The private fundamentalist Christian school that was founded in 1927 said its rules on race were shaped by culture instead of the Bible, according to a statement posted Thursday on the university's Web site.

The university in northwestern South Carolina, with about 5,000 students, didn't begin admitting black students until nearly 20 years after the U.S. Supreme Court's 1954 Brown v. Board of Education ruling found public segregated schools were unconstitutional.

"We failed to accurately represent the Lord and to fulfill the commandment to love others as ourselves. For these failures we are profoundly sorry. Though no known antagonism toward minorities or expressions of racism on a personal level have ever been tolerated on our campus, we allowed institutional policies to remain in place that were racially hurtful," the statement said.

The interracial dating ban was lifted in March 2000, not long after the policy became an issue in the Republican presidential primary that year.
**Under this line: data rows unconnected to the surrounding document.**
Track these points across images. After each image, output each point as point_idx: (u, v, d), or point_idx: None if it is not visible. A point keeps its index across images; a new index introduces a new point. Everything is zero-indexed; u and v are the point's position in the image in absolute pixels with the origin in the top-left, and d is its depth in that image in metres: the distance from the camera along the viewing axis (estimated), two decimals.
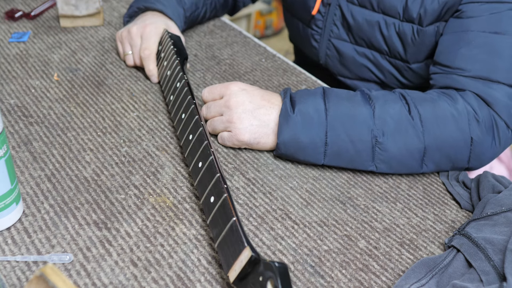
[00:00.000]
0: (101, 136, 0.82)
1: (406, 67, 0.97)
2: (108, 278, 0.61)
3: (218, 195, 0.63)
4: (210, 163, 0.67)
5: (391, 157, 0.76)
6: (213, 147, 0.69)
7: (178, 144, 0.82)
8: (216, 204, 0.62)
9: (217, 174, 0.64)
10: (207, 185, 0.66)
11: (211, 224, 0.63)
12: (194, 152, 0.72)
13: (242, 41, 1.12)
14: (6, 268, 0.61)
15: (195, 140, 0.72)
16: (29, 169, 0.75)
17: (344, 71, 1.05)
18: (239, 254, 0.55)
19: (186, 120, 0.77)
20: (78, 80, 0.95)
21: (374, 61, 0.99)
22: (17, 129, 0.82)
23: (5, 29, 1.10)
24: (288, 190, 0.75)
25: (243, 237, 0.56)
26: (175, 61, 0.87)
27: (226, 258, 0.58)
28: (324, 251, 0.66)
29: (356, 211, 0.73)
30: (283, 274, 0.50)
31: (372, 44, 0.97)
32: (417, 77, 0.98)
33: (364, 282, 0.63)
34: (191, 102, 0.77)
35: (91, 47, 1.05)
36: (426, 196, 0.77)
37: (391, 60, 0.97)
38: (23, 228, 0.66)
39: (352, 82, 1.06)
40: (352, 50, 1.01)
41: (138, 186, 0.73)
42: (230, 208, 0.59)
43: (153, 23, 0.97)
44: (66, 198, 0.71)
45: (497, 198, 0.70)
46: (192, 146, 0.73)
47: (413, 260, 0.67)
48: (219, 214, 0.61)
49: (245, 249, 0.55)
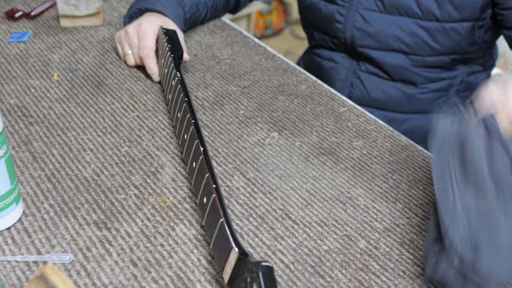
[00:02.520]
0: (101, 136, 0.82)
1: (439, 27, 0.99)
2: (108, 278, 0.61)
3: (208, 195, 0.62)
4: (201, 163, 0.66)
5: None
6: (204, 146, 0.68)
7: (178, 144, 0.82)
8: (207, 205, 0.62)
9: (207, 174, 0.64)
10: (200, 186, 0.65)
11: (206, 226, 0.63)
12: (189, 152, 0.71)
13: (242, 41, 1.12)
14: (6, 268, 0.61)
15: (189, 139, 0.72)
16: (29, 169, 0.75)
17: (371, 42, 1.07)
18: (228, 256, 0.55)
19: (181, 119, 0.77)
20: (78, 80, 0.95)
21: (404, 28, 1.02)
22: (17, 129, 0.82)
23: (5, 29, 1.10)
24: (288, 190, 0.75)
25: (230, 238, 0.55)
26: (169, 58, 0.86)
27: (219, 260, 0.58)
28: (324, 251, 0.66)
29: (356, 211, 0.73)
30: (266, 274, 0.50)
31: (403, 10, 0.99)
32: (449, 40, 1.01)
33: (364, 282, 0.63)
34: (183, 100, 0.77)
35: (91, 47, 1.05)
36: (426, 196, 0.77)
37: (423, 24, 1.00)
38: (23, 228, 0.66)
39: (377, 53, 1.08)
40: (382, 18, 1.03)
41: (138, 186, 0.73)
42: (218, 208, 0.59)
43: (149, 20, 0.97)
44: (66, 198, 0.71)
45: None
46: (187, 145, 0.72)
47: (413, 260, 0.67)
48: (210, 215, 0.61)
49: (232, 250, 0.55)
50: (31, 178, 0.73)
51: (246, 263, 0.53)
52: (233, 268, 0.54)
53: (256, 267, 0.50)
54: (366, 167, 0.81)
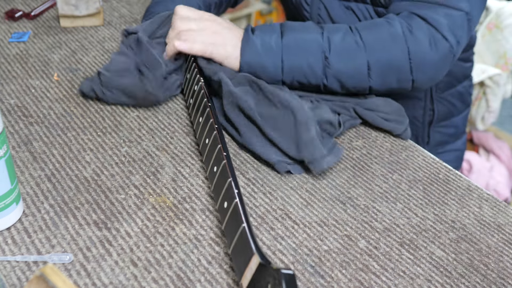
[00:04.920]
0: (101, 136, 0.82)
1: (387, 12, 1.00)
2: (108, 278, 0.61)
3: (230, 200, 0.63)
4: (223, 168, 0.67)
5: (338, 72, 0.85)
6: (226, 152, 0.69)
7: (178, 144, 0.82)
8: (228, 210, 0.62)
9: (229, 179, 0.64)
10: (220, 190, 0.66)
11: (225, 230, 0.63)
12: (210, 156, 0.72)
13: None
14: (6, 268, 0.61)
15: (210, 144, 0.73)
16: (29, 169, 0.75)
17: None
18: (249, 261, 0.55)
19: (203, 123, 0.77)
20: (78, 80, 0.95)
21: (361, 14, 1.04)
22: (17, 129, 0.82)
23: (5, 29, 1.10)
24: (288, 190, 0.75)
25: (252, 244, 0.56)
26: (193, 64, 0.87)
27: (238, 265, 0.58)
28: (324, 251, 0.67)
29: (356, 211, 0.73)
30: (289, 282, 0.50)
31: None
32: None
33: (364, 282, 0.63)
34: (206, 105, 0.78)
35: (91, 47, 1.05)
36: (426, 196, 0.77)
37: (377, 10, 1.02)
38: (23, 228, 0.66)
39: None
40: (340, 6, 1.05)
41: (138, 186, 0.73)
42: (240, 214, 0.59)
43: None
44: (66, 198, 0.71)
45: None
46: (208, 150, 0.73)
47: (413, 260, 0.67)
48: (231, 220, 0.61)
49: (253, 256, 0.55)
50: (31, 178, 0.73)
51: (268, 269, 0.53)
52: (254, 273, 0.54)
53: (279, 275, 0.50)
54: (366, 167, 0.81)
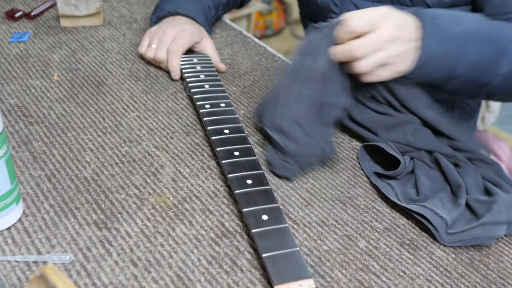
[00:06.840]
0: (101, 136, 0.82)
1: None
2: (108, 278, 0.61)
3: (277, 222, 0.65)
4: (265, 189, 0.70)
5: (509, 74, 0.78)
6: None
7: (178, 144, 0.82)
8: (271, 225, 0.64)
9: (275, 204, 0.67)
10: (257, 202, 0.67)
11: (259, 235, 0.63)
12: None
13: (242, 41, 1.12)
14: (6, 268, 0.61)
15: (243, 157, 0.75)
16: (29, 169, 0.75)
17: None
18: (300, 278, 0.58)
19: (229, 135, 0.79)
20: (78, 80, 0.95)
21: None
22: (17, 129, 0.82)
23: (5, 29, 1.10)
24: (288, 190, 0.75)
25: (307, 268, 0.60)
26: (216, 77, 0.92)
27: (279, 272, 0.59)
28: (324, 251, 0.67)
29: (356, 211, 0.73)
30: None
31: None
32: None
33: (364, 282, 0.63)
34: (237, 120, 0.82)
35: (91, 47, 1.05)
36: None
37: None
38: (23, 228, 0.66)
39: None
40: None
41: (138, 186, 0.73)
42: (292, 239, 0.63)
43: (189, 29, 0.99)
44: (66, 198, 0.71)
45: None
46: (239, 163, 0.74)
47: (413, 260, 0.67)
48: (275, 236, 0.63)
49: (309, 279, 0.58)
50: (31, 178, 0.73)
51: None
52: None
53: None
54: None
Then-candidate George W. Bush was criticized when he spoke at the school during one of his first campaign stops in the state after losing in New Hampshire.

Bob Jones University President Stephen Jones decided to issue the apology because the school still receives questions about its views on race.

The leader of the South Carolina NAACP said the civil rights group welcomed the statement.

"It's unfortunate it took them this long — particularly a religious, faith-based institution — to realize that we all are human beings and the rights of all people should be respected and honored," said Lonnie Randolph, president of the state chapter of the National Association for the Advancement of Colored People.

Randolph said that when Jones became president three years ago, he asked the civil rights leader not to hold the decisions made under his father and grandfather against him.

Jones is the great-grandson of the school founder, Bob Jones. He took over for his father, also named Bob Jones, in 2005.